個人差はありますが、上記の症状で1つでも、月に12回以上あるようであれば卵巣がんのリスクがあると言われています。健康な人でも感じやすい症状ではありますが、問題がなければ月に2~3回ほどと少ないようです。

この発表を行ったワシントン大学医学部によると、4つの症状が早期の卵巣がんの56.7%を検出できると報告されています。もしこの4つにあてはまる症状を頻繁に感じている場合は、速やかに検査を受けることをお勧めします。

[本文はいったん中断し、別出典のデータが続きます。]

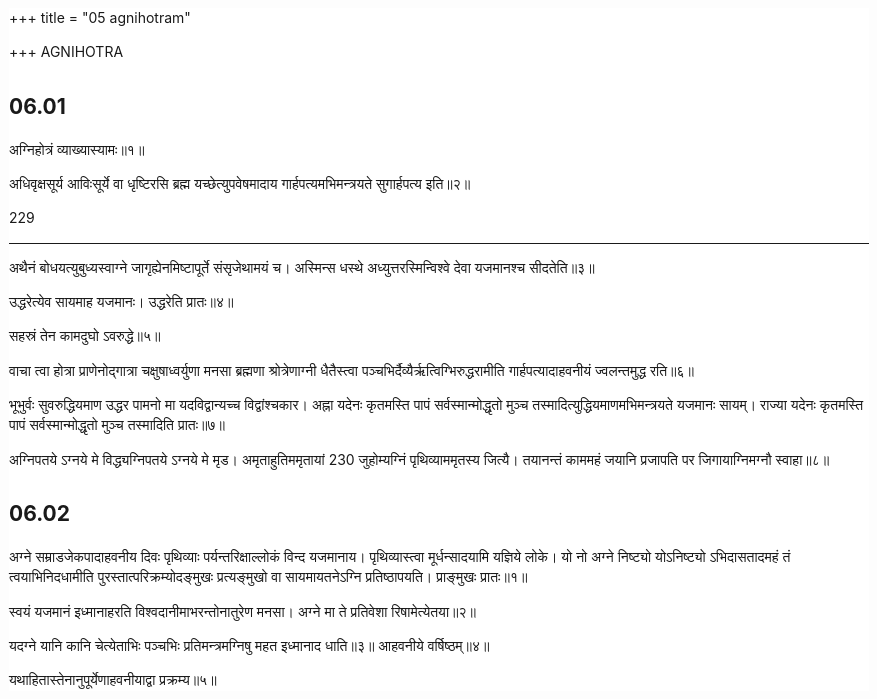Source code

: +++
title = "05 agnihotram"

+++
AGNIHOTRA
## 06.01
 अग्निहोत्रं व्याख्यास्यामः॥१॥



अधिवृक्षसूर्य आविःसूर्ये वा धृष्टिरसि ब्रह्म यच्छेत्युपवेषमादाय गार्हपत्यमभिमन्त्रयते सुगार्हपत्य इति॥२॥

229
___

अथैनं बोधयत्युबुध्यस्वाग्ने जागृह्येनमिष्टापूर्ते संसृजेथामयं च। अस्मिन्स धस्थे अध्युत्तरस्मिन्विश्वे देवा यजमानश्च सीदतेति॥३॥



उद्धरेत्येव सायमाह यजमानः। उद्धरेति प्रातः॥४॥



सहस्रं तेन कामदुघो ऽवरुद्धे॥५॥


वाचा त्वा होत्रा प्राणेनोद्गात्रा चक्षुषाध्वर्युणा मनसा ब्रह्मणा श्रोत्रेणाग्नी धैतैस्त्वा पञ्चभिर्दैव्यैर्ऋत्विग्भिरुद्धरामीति गार्हपत्यादाहवनीयं ज्वलन्तमुद्ध रति॥६॥



भूभुर्वः सुवरुद्धियमाण उद्धर पामनो मा यदविद्वान्यच्च विद्वांश्चकार। अह्ना यदेनः कृतमस्ति पापं सर्वस्मान्मोद्धृतो मुञ्च तस्मादित्युद्धियमाणमभिमन्त्रयते यजमानः सायम्। राज्या यदेनः कृतमस्ति पापं सर्वस्मान्मोद्धृतो मुञ्च तस्मादिति प्रातः॥७॥



अग्निपतये ऽग्नये मे विद्ध्यग्निपतये ऽग्नये मे मृड। अमृताहुतिममृतायां
230
जुहोम्यग्निं पृथिव्याममृतस्य जित्यै। तयानन्तं काममहं जयानि प्रजापति पर जिगायाग्निमग्नौ स्वाहा॥८॥



## 06.02


अग्ने सम्राडजेकपादाहवनीय दिवः पृथिव्याः पर्यन्तरिक्षाल्लोकं विन्द यजमानाय। पृथिव्यास्त्वा मूर्धन्सादयामि यज्ञिये लोके। यो नो अग्ने निष्ट्यो योऽनिष्ट्यो ऽभिदासतादमहं तं त्वयाभिनिदधामीति पुरस्तात्परिक्रम्योदङ्मुखः प्रत्यङ्मुखो वा सायमायतनेऽग्नि प्रतिष्ठापयति। प्राङ्मुखः प्रातः॥१॥



स्वयं यजमानं इध्मानाहरति विश्वदानीमाभरन्तोनातुरेण मनसा। अग्ने मा ते प्रतिवेशा रिषामेत्येतया॥२॥



यदग्ने यानि कानि चेत्येताभिः पञ्चभिः प्रतिमन्त्रमग्निषु महत इध्मानाद
धाति॥३॥ आहवनीये वर्षिष्ठम्॥४॥


यथाहितास्तेनानुपूर्येणाहवनीयाद्वा प्रक्रम्य॥५॥
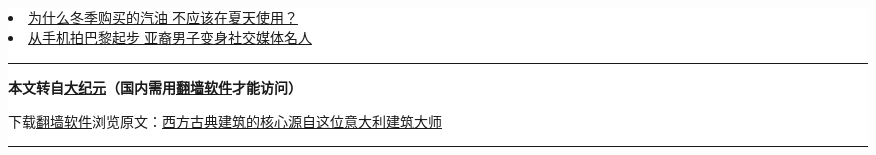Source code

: <li><a href="https://github.com/19920513/djy/blob/master/gb/23/5/25/n14003751.md#1">为什么冬季购买的汽油 不应该在夏天使用？</a></li>
<li><a href="https://github.com/19920513/djy/blob/master/gb/23/5/26/n14004585.md#1">从手机拍巴黎起步 亚裔男子变身社交媒体名人</a></li>
<hr>

<strong>本文转自<a href="https://www.epochtimes.com">大纪元</a>（国内需用<a href="https://github.com/19920513/www/blob/master/README.md#8">翻墙软件</a>才能访问）</strong><p>下载<a href="https://github.com/19920513/www/blob/master/README.md#8">翻墙软件</a>浏览原文：<a href="https://www.epochtimes.com/gb/23/5/26/n14004491.htm">西方古典建筑的核心源自这位意大利建筑大师</a></p><hr>
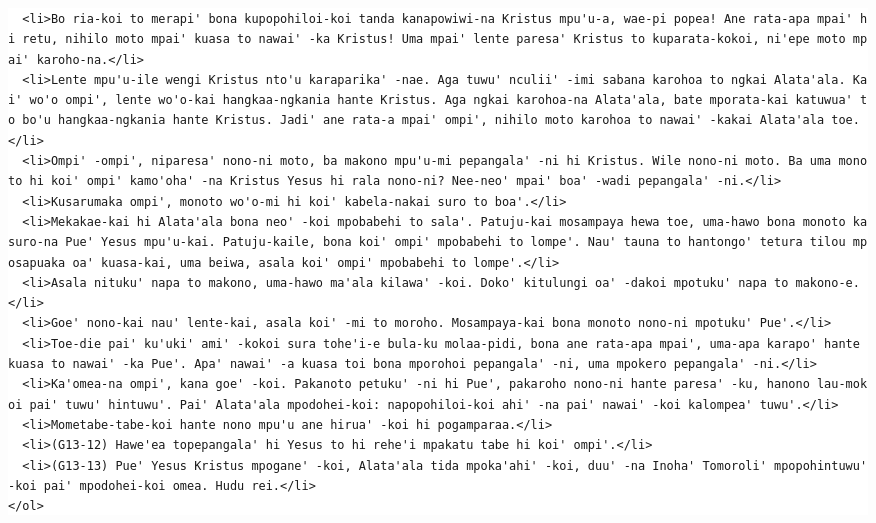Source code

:       <li>Bo ria-koi to merapi' bona kupopohiloi-koi tanda kanapowiwi-na Kristus mpu'u-a, wae-pi popea! Ane rata-apa mpai' hi retu, nihilo moto mpai' kuasa to nawai' -ka Kristus! Uma mpai' lente paresa' Kristus to kuparata-kokoi, ni'epe moto mpai' karoho-na.</li>
      <li>Lente mpu'u-ile wengi Kristus nto'u karaparika' -nae. Aga tuwu' nculii' -imi sabana karohoa to ngkai Alata'ala. Kai' wo'o ompi', lente wo'o-kai hangkaa-ngkania hante Kristus. Aga ngkai karohoa-na Alata'ala, bate mporata-kai katuwua' to bo'u hangkaa-ngkania hante Kristus. Jadi' ane rata-a mpai' ompi', nihilo moto karohoa to nawai' -kakai Alata'ala toe.</li>
      <li>Ompi' -ompi', niparesa' nono-ni moto, ba makono mpu'u-mi pepangala' -ni hi Kristus. Wile nono-ni moto. Ba uma monoto hi koi' ompi' kamo'oha' -na Kristus Yesus hi rala nono-ni? Nee-neo' mpai' boa' -wadi pepangala' -ni.</li>
      <li>Kusarumaka ompi', monoto wo'o-mi hi koi' kabela-nakai suro to boa'.</li>
      <li>Mekakae-kai hi Alata'ala bona neo' -koi mpobabehi to sala'. Patuju-kai mosampaya hewa toe, uma-hawo bona monoto kasuro-na Pue' Yesus mpu'u-kai. Patuju-kaile, bona koi' ompi' mpobabehi to lompe'. Nau' tauna to hantongo' tetura tilou mposapuaka oa' kuasa-kai, uma beiwa, asala koi' ompi' mpobabehi to lompe'.</li>
      <li>Asala nituku' napa to makono, uma-hawo ma'ala kilawa' -koi. Doko' kitulungi oa' -dakoi mpotuku' napa to makono-e.</li>
      <li>Goe' nono-kai nau' lente-kai, asala koi' -mi to moroho. Mosampaya-kai bona monoto nono-ni mpotuku' Pue'.</li>
      <li>Toe-die pai' ku'uki' ami' -kokoi sura tohe'i-e bula-ku molaa-pidi, bona ane rata-apa mpai', uma-apa karapo' hante kuasa to nawai' -ka Pue'. Apa' nawai' -a kuasa toi bona mporohoi pepangala' -ni, uma mpokero pepangala' -ni.</li>
      <li>Ka'omea-na ompi', kana goe' -koi. Pakanoto petuku' -ni hi Pue', pakaroho nono-ni hante paresa' -ku, hanono lau-mokoi pai' tuwu' hintuwu'. Pai' Alata'ala mpodohei-koi: napopohiloi-koi ahi' -na pai' nawai' -koi kalompea' tuwu'.</li>
      <li>Mometabe-tabe-koi hante nono mpu'u ane hirua' -koi hi pogamparaa.</li>
      <li>(G13-12) Hawe'ea topepangala' hi Yesus to hi rehe'i mpakatu tabe hi koi' ompi'.</li>
      <li>(G13-13) Pue' Yesus Kristus mpogane' -koi, Alata'ala tida mpoka'ahi' -koi, duu' -na Inoha' Tomoroli' mpopohintuwu' -koi pai' mpodohei-koi omea. Hudu rei.</li>
    </ol>
  </li>
</ol>
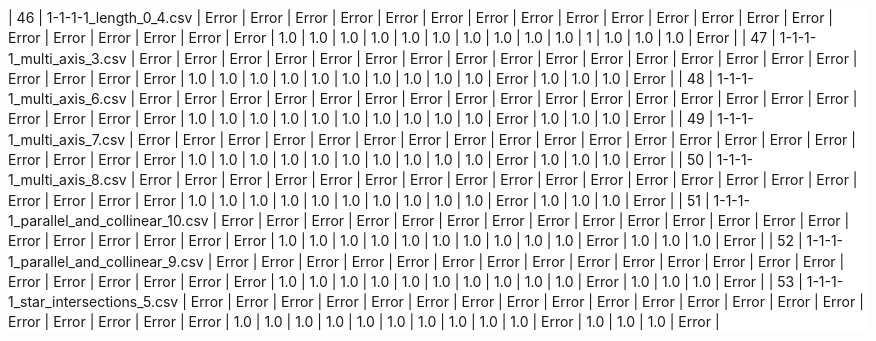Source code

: |  46 | 1-1-1-1_length_0_4.csv                                                  | Error  | Error      | Error      | Error                 | Error                 | Error                 | Error                 | Error              | Error              | Error    | Error     | Error     | Error     | Error     | Error              | Error              | Error             | Error             | Error             | Error             | 1.0          | 1.0           | 1.0           | 1.0            | 1.0           | 1.0            | 1.0           | 1.0            | 1.0            | 1.0             | 1          | 1.0         | 1.0            | 1.0             | Error         |
|  47 | 1-1-1-1_multi_axis_3.csv                                                | Error  | Error      | Error      | Error                 | Error                 | Error                 | Error                 | Error              | Error              | Error    | Error     | Error     | Error     | Error     | Error              | Error              | Error             | Error             | Error             | Error             | 1.0          | 1.0           | 1.0           | 1.0            | 1.0           | 1.0            | 1.0           | 1.0            | 1.0            | 1.0             | Error      | 1.0         | 1.0            | 1.0             | Error         |
|  48 | 1-1-1-1_multi_axis_6.csv                                                | Error  | Error      | Error      | Error                 | Error                 | Error                 | Error                 | Error              | Error              | Error    | Error     | Error     | Error     | Error     | Error              | Error              | Error             | Error             | Error             | Error             | 1.0          | 1.0           | 1.0           | 1.0            | 1.0           | 1.0            | 1.0           | 1.0            | 1.0            | 1.0             | Error      | 1.0         | 1.0            | 1.0             | Error         |
|  49 | 1-1-1-1_multi_axis_7.csv                                                | Error  | Error      | Error      | Error                 | Error                 | Error                 | Error                 | Error              | Error              | Error    | Error     | Error     | Error     | Error     | Error              | Error              | Error             | Error             | Error             | Error             | 1.0          | 1.0           | 1.0           | 1.0            | 1.0           | 1.0            | 1.0           | 1.0            | 1.0            | 1.0             | Error      | 1.0         | 1.0            | 1.0             | Error         |
|  50 | 1-1-1-1_multi_axis_8.csv                                                | Error  | Error      | Error      | Error                 | Error                 | Error                 | Error                 | Error              | Error              | Error    | Error     | Error     | Error     | Error     | Error              | Error              | Error             | Error             | Error             | Error             | 1.0          | 1.0           | 1.0           | 1.0            | 1.0           | 1.0            | 1.0           | 1.0            | 1.0            | 1.0             | Error      | 1.0         | 1.0            | 1.0             | Error         |
|  51 | 1-1-1-1_parallel_and_collinear_10.csv                                   | Error  | Error      | Error      | Error                 | Error                 | Error                 | Error                 | Error              | Error              | Error    | Error     | Error     | Error     | Error     | Error              | Error              | Error             | Error             | Error             | Error             | 1.0          | 1.0           | 1.0           | 1.0            | 1.0           | 1.0            | 1.0           | 1.0            | 1.0            | 1.0             | Error      | 1.0         | 1.0            | 1.0             | Error         |
|  52 | 1-1-1-1_parallel_and_collinear_9.csv                                    | Error  | Error      | Error      | Error                 | Error                 | Error                 | Error                 | Error              | Error              | Error    | Error     | Error     | Error     | Error     | Error              | Error              | Error             | Error             | Error             | Error             | 1.0          | 1.0           | 1.0           | 1.0            | 1.0           | 1.0            | 1.0           | 1.0            | 1.0            | 1.0             | Error      | 1.0         | 1.0            | 1.0             | Error         |
|  53 | 1-1-1-1_star_intersections_5.csv                                        | Error  | Error      | Error      | Error                 | Error                 | Error                 | Error                 | Error              | Error              | Error    | Error     | Error     | Error     | Error     | Error              | Error              | Error             | Error             | Error             | Error             | 1.0          | 1.0           | 1.0           | 1.0            | 1.0           | 1.0            | 1.0           | 1.0            | 1.0            | 1.0             | Error      | 1.0         | 1.0            | 1.0             | Error         |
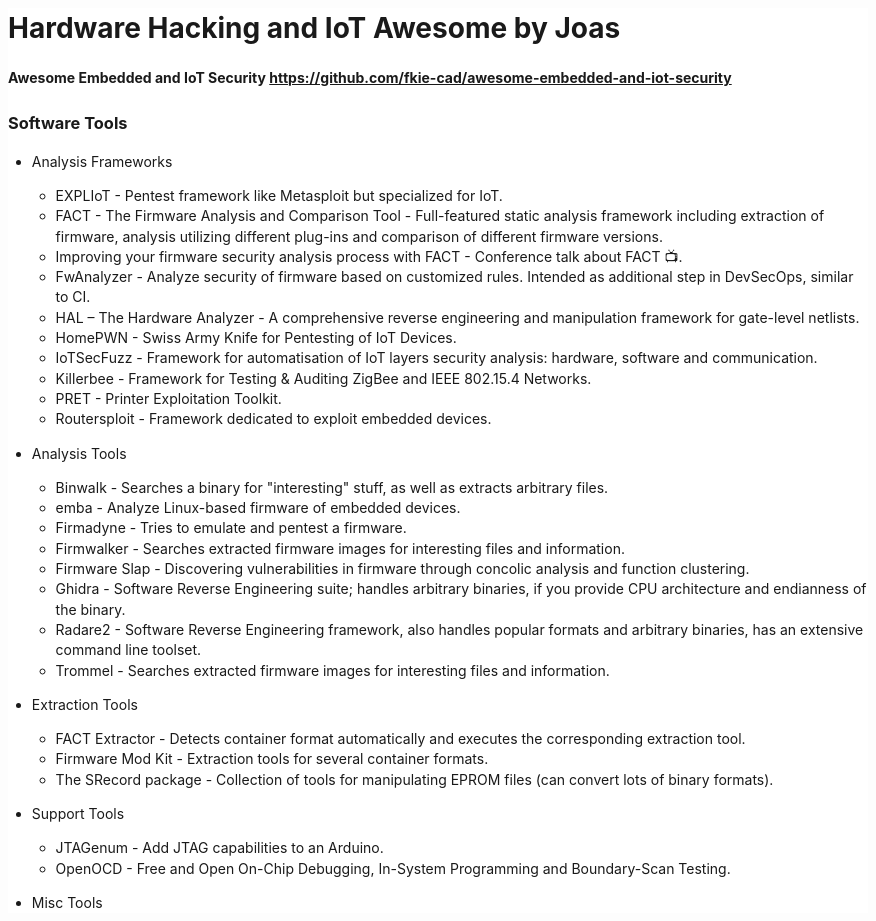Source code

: # Hardware Hacking and IoT Awesome by Joas

#### Awesome Embedded and IoT Security https://github.com/fkie-cad/awesome-embedded-and-iot-security

### Software Tools

- Analysis Frameworks

	- EXPLIoT - Pentest framework like Metasploit but specialized for IoT.
	- FACT - The Firmware Analysis and Comparison Tool - Full-featured static analysis framework including extraction of firmware, analysis utilizing different plug-ins and comparison of different firmware versions.
	- Improving your firmware security analysis process with FACT - Conference talk about FACT 📺.
	- FwAnalyzer - Analyze security of firmware based on customized rules. Intended as additional step in DevSecOps, similar to CI.
	- HAL – The Hardware Analyzer - A comprehensive reverse engineering and manipulation framework for gate-level netlists.
	- HomePWN - Swiss Army Knife for Pentesting of IoT Devices.
	- IoTSecFuzz - Framework for automatisation of IoT layers security analysis: hardware, software and communication.
	- Killerbee - Framework for Testing & Auditing ZigBee and IEEE 802.15.4 Networks.
	- PRET - Printer Exploitation Toolkit.
	- Routersploit - Framework dedicated to exploit embedded devices.

- Analysis Tools

	- Binwalk - Searches a binary for "interesting" stuff, as well as extracts arbitrary files.
	- emba - Analyze Linux-based firmware of embedded devices.
	- Firmadyne - Tries to emulate and pentest a firmware.
	- Firmwalker - Searches extracted firmware images for interesting files and information.
	- Firmware Slap - Discovering vulnerabilities in firmware through concolic analysis and function clustering.
	- Ghidra - Software Reverse Engineering suite; handles arbitrary binaries, if you provide CPU architecture and endianness of the binary.
	- Radare2 - Software Reverse Engineering framework, also handles popular formats and arbitrary binaries, has an extensive command line toolset.
	- Trommel - Searches extracted firmware images for interesting files and information.

- Extraction Tools

	- FACT Extractor - Detects container format automatically and executes the corresponding extraction tool.
	- Firmware Mod Kit - Extraction tools for several container formats.
	- The SRecord package - Collection of tools for manipulating EPROM files (can convert lots of binary formats).

- Support Tools

	- JTAGenum - Add JTAG capabilities to an Arduino.
	- OpenOCD - Free and Open On-Chip Debugging, In-System Programming and Boundary-Scan Testing.

- Misc Tools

卵巣がんになってしまったら治療法は?妊娠はできない?

卵巣がんの治療法の基本的な方針は、手術でできるかぎり腫瘍を取り除き、再発のリスクを減らすこと、になります。そのため、腫瘍がなくても転移の可能性があれば両方の卵巣、更には子宮を摘出することが多くなってきます。

しかし、妊娠を希望している女性であれば卵巣と子宮を失うことはあまりにも辛いことです。そこで、そういった女性のためにとられているのが妊孕性温存手術です。

この方法はがんのある卵巣と卵管、周辺の脂肪組織のみを摘出し、子宮や片方の卵巣を残すことができます。ただし、妊孕性温存手術ができるのは以下の場合に限ります。

  • 悪性卵巣胚細胞腫瘍である場合
  • 上皮性卵巣腫瘍でも、良性と悪性の間である境界性悪性腫瘍の場合

上記の2つともあてはまらないが、どうしても妊娠を望んでおり、片側にのみ腫瘍がある、という場合にも可能性はあります。

しかし、どうしてもがんの進行具合など個人差があるものなので、医師や家族とよく相談し、少しでもリスクの少ない方法を選択しましょう

卵巣がんは、子宮がん検診時に卵巣の腫れを触診し、発覚することがあります。婦人科系のがんは無料クーポンなども多いので、定期的に検診を受けることで予防・早期発見に努めましょう

また、もし良性の腫瘍が発見された場合にも、悪性に転化することがないとはいえません。必ず定期的に検査を受けるようにしましょう。